Document images with source code:
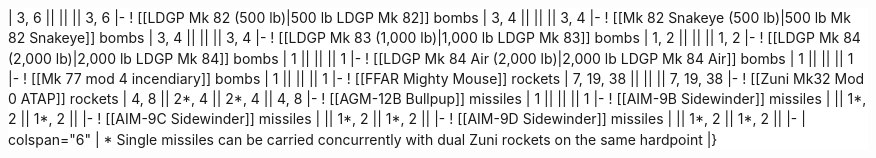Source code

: | 3, 6 || || || 3, 6
|-
! [[LDGP Mk 82 (500 lb)|500 lb LDGP Mk 82]] bombs
| 3, 4 || || || 3, 4
|-
! [[Mk 82 Snakeye (500 lb)|500 lb Mk 82 Snakeye]] bombs
| 3, 4 || || || 3, 4
|-
! [[LDGP Mk 83 (1,000 lb)|1,000 lb LDGP Mk 83]] bombs
| 1, 2 || || || 1, 2
|-
! [[LDGP Mk 84 (2,000 lb)|2,000 lb LDGP Mk 84]] bombs
| 1 || || || 1
|-
! [[LDGP Mk 84 Air (2,000 lb)|2,000 lb LDGP Mk 84 Air]] bombs
| 1 || || || 1
|-
! [[Mk 77 mod 4 incendiary]] bombs
| 1 || || || 1
|-
! [[FFAR Mighty Mouse]] rockets
| 7, 19, 38 || || || 7, 19, 38
|-
! [[Zuni Mk32 Mod 0 ATAP]] rockets
| 4, 8 || 2*, 4 || 2*, 4 || 4, 8
|-
! [[AGM-12B Bullpup]] missiles
| 1 || || || 1
|-
! [[AIM-9B Sidewinder]] missiles
| || 1*, 2 || 1*, 2 ||
|-
! [[AIM-9C Sidewinder]] missiles
| || 1*, 2 || 1*, 2 ||
|-
! [[AIM-9D Sidewinder]] missiles
| || 1*, 2 || 1*, 2 ||
|-
| colspan="6" | * Single missiles can be carried concurrently with dual Zuni rockets on the same hardpoint
|}
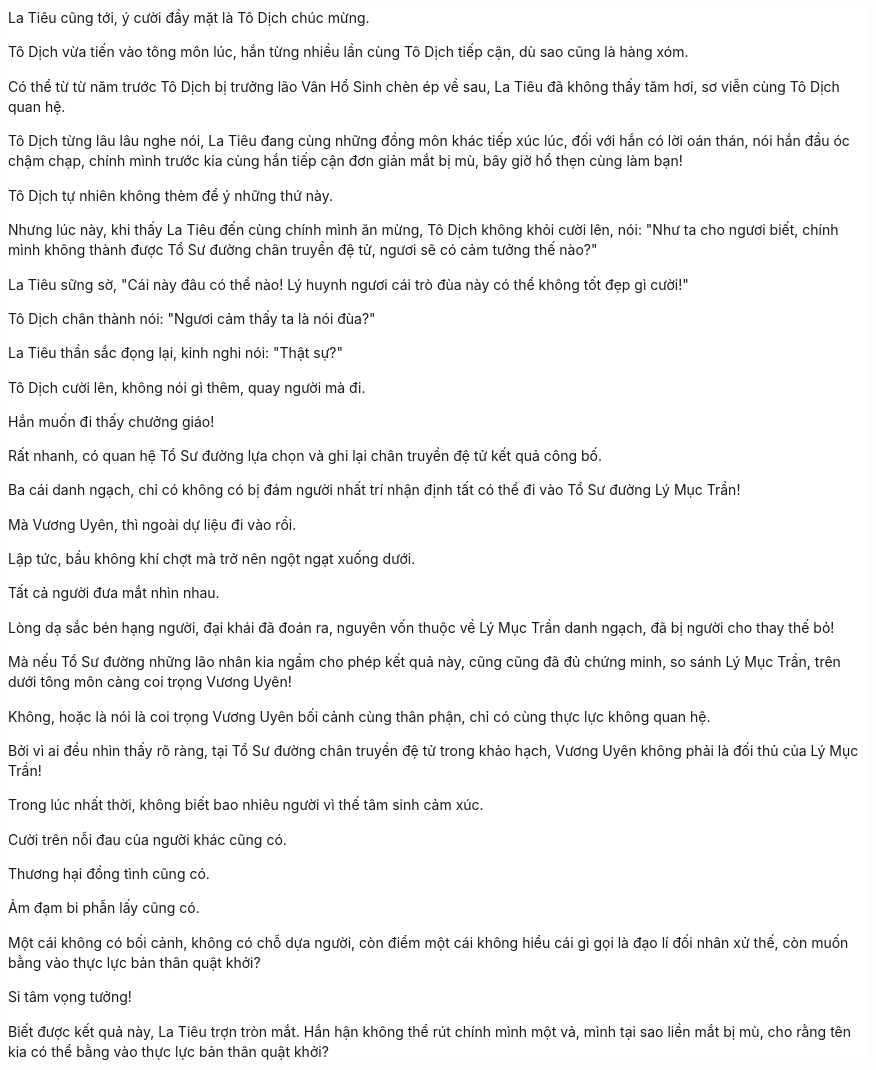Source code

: La Tiêu cũng tới, ý cười đầy mặt là Tô Dịch chúc mừng.

Tô Dịch vừa tiến vào tông môn lúc, hắn từng nhiều lần cùng Tô Dịch tiếp cận, dù sao cũng là hàng xóm.

Có thể từ từ năm trước Tô Dịch bị trưởng lão Vân Hổ Sinh chèn ép về sau, La Tiêu đã không thấy tăm hơi, sơ viễn cùng Tô Dịch quan hệ.

Tô Dịch từng lâu lâu nghe nói, La Tiêu đang cùng những đồng môn khác tiếp xúc lúc, đối với hắn có lời oán thán, nói hắn đầu óc chậm chạp, chính mình trước kia cùng hắn tiếp cận đơn giản mắt bị mù, bây giờ hổ thẹn cùng làm bạn!

Tô Dịch tự nhiên không thèm để ý những thứ này.

Nhưng lúc này, khi thấy La Tiêu đến cùng chính mình ăn mừng, Tô Dịch không khỏi cười lên, nói: "Như ta cho ngươi biết, chính mình không thành được Tổ Sư đường chân truyền đệ tử, ngươi sẽ có cảm tưởng thế nào?"

La Tiêu sững sờ, "Cái này đâu có thể nào! Lý huynh ngươi cái trò đùa này có thể không tốt đẹp gì cười!"

Tô Dịch chân thành nói: "Ngươi cảm thấy ta là nói đùa?"

La Tiêu thần sắc đọng lại, kinh nghi nói: "Thật sự?"

Tô Dịch cười lên, không nói gì thêm, quay người mà đi.

Hắn muốn đi thấy chưởng giáo!

Rất nhanh, có quan hệ Tổ Sư đường lựa chọn và ghi lại chân truyền đệ tử kết quả công bố.

Ba cái danh ngạch, chỉ có không có bị đám người nhất trí nhận định tất có thể đi vào Tổ Sư đường Lý Mục Trần!

Mà Vương Uyên, thì ngoài dự liệu đi vào rồi.

Lập tức, bầu không khí chợt mà trở nên ngột ngạt xuống dưới.

Tất cả người đưa mắt nhìn nhau.

Lòng dạ sắc bén hạng người, đại khái đã đoán ra, nguyên vốn thuộc về Lý Mục Trần danh ngạch, đã bị người cho thay thế bỏ!

Mà nếu Tổ Sư đường những lão nhân kia ngầm cho phép kết quả này, cũng cũng đã đủ chứng minh, so sánh Lý Mục Trần, trên dưới tông môn càng coi trọng Vương Uyên!

Không, hoặc là nói là coi trọng Vương Uyên bối cảnh cùng thân phận, chỉ có cùng thực lực không quan hệ.

Bởi vì ai đều nhìn thấy rõ ràng, tại Tổ Sư đường chân truyền đệ tử trong khảo hạch, Vương Uyên không phải là đối thủ của Lý Mục Trần!

Trong lúc nhất thời, không biết bao nhiêu người vì thế tâm sinh cảm xúc.

Cười trên nỗi đau của người khác cũng có.

Thương hại đồng tình cũng có.

Ảm đạm bi phẫn lấy cũng có.

Một cái không có bối cảnh, không có chỗ dựa người, còn điểm một cái không hiểu cái gì gọi là đạo lí đối nhân xử thế, còn muốn bằng vào thực lực bản thân quật khởi?

Si tâm vọng tưởng!

Biết được kết quả này, La Tiêu trợn tròn mắt. Hắn hận không thể rút chính mình một vả, mình tại sao liền mắt bị mù, cho rằng tên kia có thể bằng vào thực lực bản thân quật khởi?





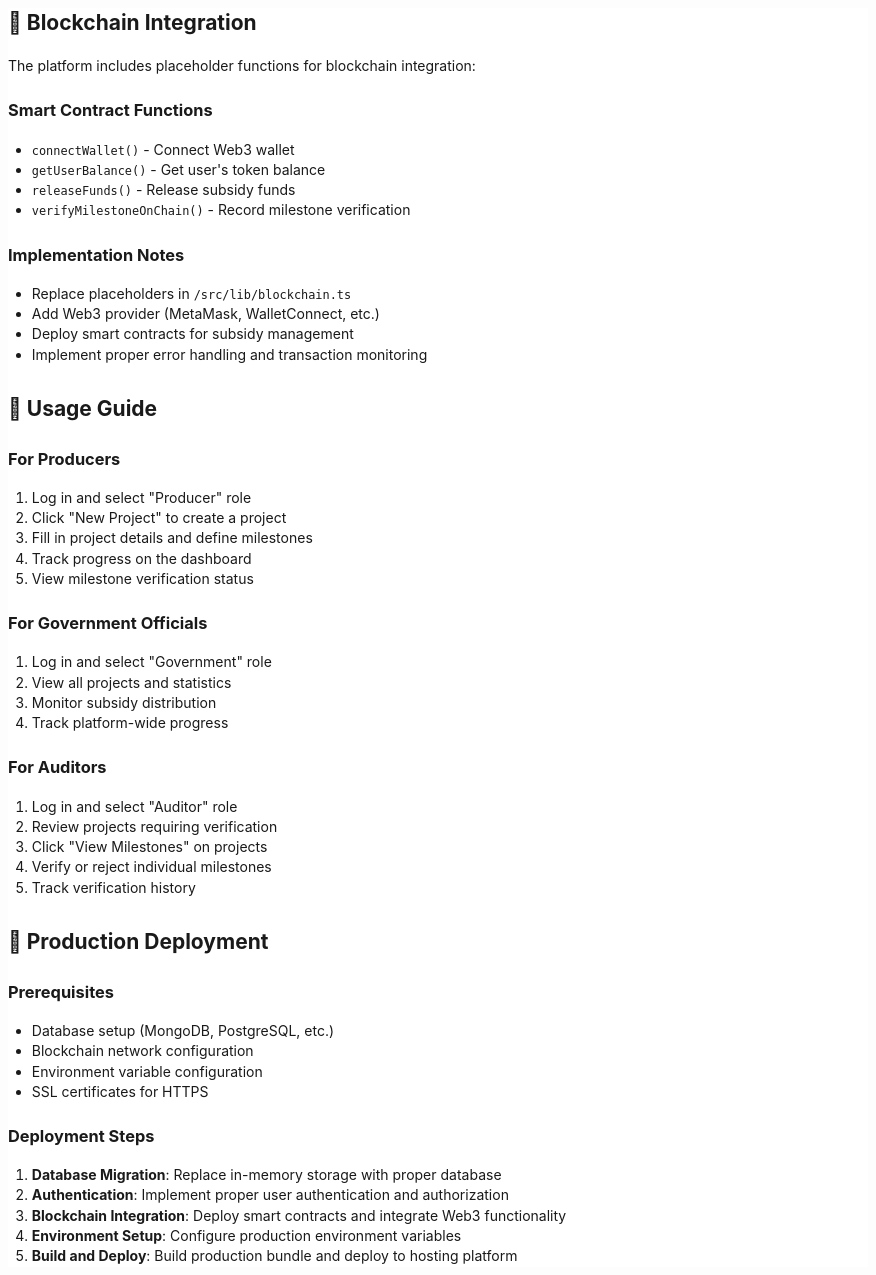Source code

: ## 🔮 Blockchain Integration

The platform includes placeholder functions for blockchain integration:

### Smart Contract Functions
- `connectWallet()` - Connect Web3 wallet
- `getUserBalance()` - Get user's token balance  
- `releaseFunds()` - Release subsidy funds
- `verifyMilestoneOnChain()` - Record milestone verification

### Implementation Notes
- Replace placeholders in `/src/lib/blockchain.ts`
- Add Web3 provider (MetaMask, WalletConnect, etc.)
- Deploy smart contracts for subsidy management
- Implement proper error handling and transaction monitoring

## 📱 Usage Guide

### For Producers
1. Log in and select "Producer" role
2. Click "New Project" to create a project
3. Fill in project details and define milestones
4. Track progress on the dashboard
5. View milestone verification status

### For Government Officials
1. Log in and select "Government" role
2. View all projects and statistics
3. Monitor subsidy distribution
4. Track platform-wide progress

### For Auditors
1. Log in and select "Auditor" role
2. Review projects requiring verification
3. Click "View Milestones" on projects
4. Verify or reject individual milestones
5. Track verification history

## 🚀 Production Deployment

### Prerequisites
- Database setup (MongoDB, PostgreSQL, etc.)
- Blockchain network configuration
- Environment variable configuration
- SSL certificates for HTTPS

### Deployment Steps
1. **Database Migration**: Replace in-memory storage with proper database
2. **Authentication**: Implement proper user authentication and authorization
3. **Blockchain Integration**: Deploy smart contracts and integrate Web3 functionality
4. **Environment Setup**: Configure production environment variables
5. **Build and Deploy**: Build production bundle and deploy to hosting platform
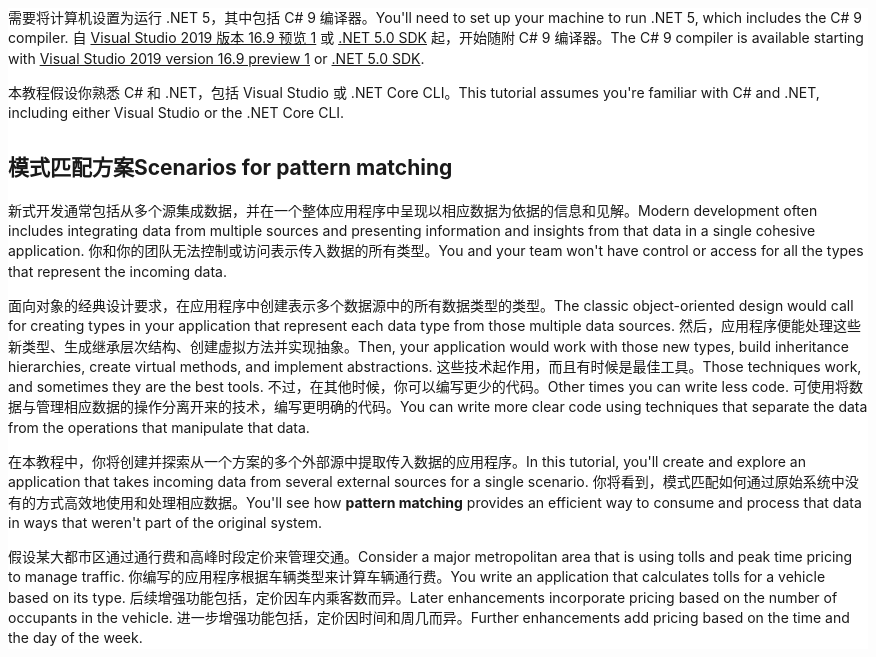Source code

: <span data-ttu-id="69101-113">需要将计算机设置为运行 .NET 5，其中包括 C# 9 编译器。</span><span class="sxs-lookup"><span data-stu-id="69101-113">You'll need to set up your machine to run .NET 5, which includes the C# 9 compiler.</span></span> <span data-ttu-id="69101-114">自 [Visual Studio 2019 版本 16.9 预览 1](https://visualstudio.microsoft.com/vs/preview/) 或 [.NET 5.0 SDK](https://dot.net/get-dotnet5) 起，开始随附 C# 9 编译器。</span><span class="sxs-lookup"><span data-stu-id="69101-114">The C# 9 compiler is available starting with [Visual Studio 2019 version 16.9 preview 1](https://visualstudio.microsoft.com/vs/preview/) or [.NET 5.0 SDK](https://dot.net/get-dotnet5).</span></span>

<span data-ttu-id="69101-115">本教程假设你熟悉 C# 和 .NET，包括 Visual Studio 或 .NET Core CLI。</span><span class="sxs-lookup"><span data-stu-id="69101-115">This tutorial assumes you're familiar with C# and .NET, including either Visual Studio or the .NET Core CLI.</span></span>

## <a name="scenarios-for-pattern-matching"></a><span data-ttu-id="69101-116">模式匹配方案</span><span class="sxs-lookup"><span data-stu-id="69101-116">Scenarios for pattern matching</span></span>

<span data-ttu-id="69101-117">新式开发通常包括从多个源集成数据，并在一个整体应用程序中呈现以相应数据为依据的信息和见解。</span><span class="sxs-lookup"><span data-stu-id="69101-117">Modern development often includes integrating data from multiple sources and presenting information and insights from that data in a single cohesive application.</span></span> <span data-ttu-id="69101-118">你和你的团队无法控制或访问表示传入数据的所有类型。</span><span class="sxs-lookup"><span data-stu-id="69101-118">You and your team won't have control or access for all the types that represent the incoming data.</span></span>

<span data-ttu-id="69101-119">面向对象的经典设计要求，在应用程序中创建表示多个数据源中的所有数据类型的类型。</span><span class="sxs-lookup"><span data-stu-id="69101-119">The classic object-oriented design would call for creating types in your application that represent each data type from those multiple data sources.</span></span> <span data-ttu-id="69101-120">然后，应用程序便能处理这些新类型、生成继承层次结构、创建虚拟方法并实现抽象。</span><span class="sxs-lookup"><span data-stu-id="69101-120">Then, your application would work with those new types, build inheritance hierarchies, create virtual methods, and implement abstractions.</span></span> <span data-ttu-id="69101-121">这些技术起作用，而且有时候是最佳工具。</span><span class="sxs-lookup"><span data-stu-id="69101-121">Those techniques work, and sometimes they are the best tools.</span></span> <span data-ttu-id="69101-122">不过，在其他时候，你可以编写更少的代码。</span><span class="sxs-lookup"><span data-stu-id="69101-122">Other times you can write less code.</span></span> <span data-ttu-id="69101-123">可使用将数据与管理相应数据的操作分离开来的技术，编写更明确的代码。</span><span class="sxs-lookup"><span data-stu-id="69101-123">You can write more clear code using techniques that separate the data from the operations that manipulate that data.</span></span>

<span data-ttu-id="69101-124">在本教程中，你将创建并探索从一个方案的多个外部源中提取传入数据的应用程序。</span><span class="sxs-lookup"><span data-stu-id="69101-124">In this tutorial, you'll create and explore an application that takes incoming data from several external sources for a single scenario.</span></span> <span data-ttu-id="69101-125">你将看到，模式匹配如何通过原始系统中没有的方式高效地使用和处理相应数据。</span><span class="sxs-lookup"><span data-stu-id="69101-125">You'll see how **pattern matching** provides an efficient way to consume and process that data in ways that weren't part of the original system.</span></span>

<span data-ttu-id="69101-126">假设某大都市区通过通行费和高峰时段定价来管理交通。</span><span class="sxs-lookup"><span data-stu-id="69101-126">Consider a major metropolitan area that is using tolls and peak time pricing to manage traffic.</span></span> <span data-ttu-id="69101-127">你编写的应用程序根据车辆类型来计算车辆通行费。</span><span class="sxs-lookup"><span data-stu-id="69101-127">You write an application that calculates tolls for a vehicle based on its type.</span></span> <span data-ttu-id="69101-128">后续增强功能包括，定价因车内乘客数而异。</span><span class="sxs-lookup"><span data-stu-id="69101-128">Later enhancements incorporate pricing based on the number of occupants in the vehicle.</span></span> <span data-ttu-id="69101-129">进一步增强功能包括，定价因时间和周几而异。</span><span class="sxs-lookup"><span data-stu-id="69101-129">Further enhancements add pricing based on the time and the day of the week.</span></span>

[What is expected]
With the pictures omitted, restate word for word the lines above from the line that has "4. **Environment Setup**: Configure" up to and including the line that has "[.NET 5.0 SDK](https://dot.net/get-dotnet5).</span></span>", and no other lines.

[Response area]
4. **Environment Setup**: Configure production environment variables
5. **Build and Deploy**: Build production bundle and deploy to hosting platform
Source code

: <span data-ttu-id="69101-113">需要将计算机设置为运行 .NET 5，其中包括 C# 9 编译器。</span><span class="sxs-lookup"><span data-stu-id="69101-113">You'll need to set up your machine to run .NET 5, which includes the C# 9 compiler.</span></span> <span data-ttu-id="69101-114">自 [Visual Studio 2019 版本 16.9 预览 1](https://visualstudio.microsoft.com/vs/preview/) 或 [.NET 5.0 SDK](https://dot.net/get-dotnet5) 起，开始随附 C# 9 编译器。</span><span class="sxs-lookup"><span data-stu-id="69101-114">The C# 9 compiler is available starting with [Visual Studio 2019 version 16.9 preview 1](https://visualstudio.microsoft.com/vs/preview/) or [.NET 5.0 SDK](https://dot.net/get-dotnet5).</span></span>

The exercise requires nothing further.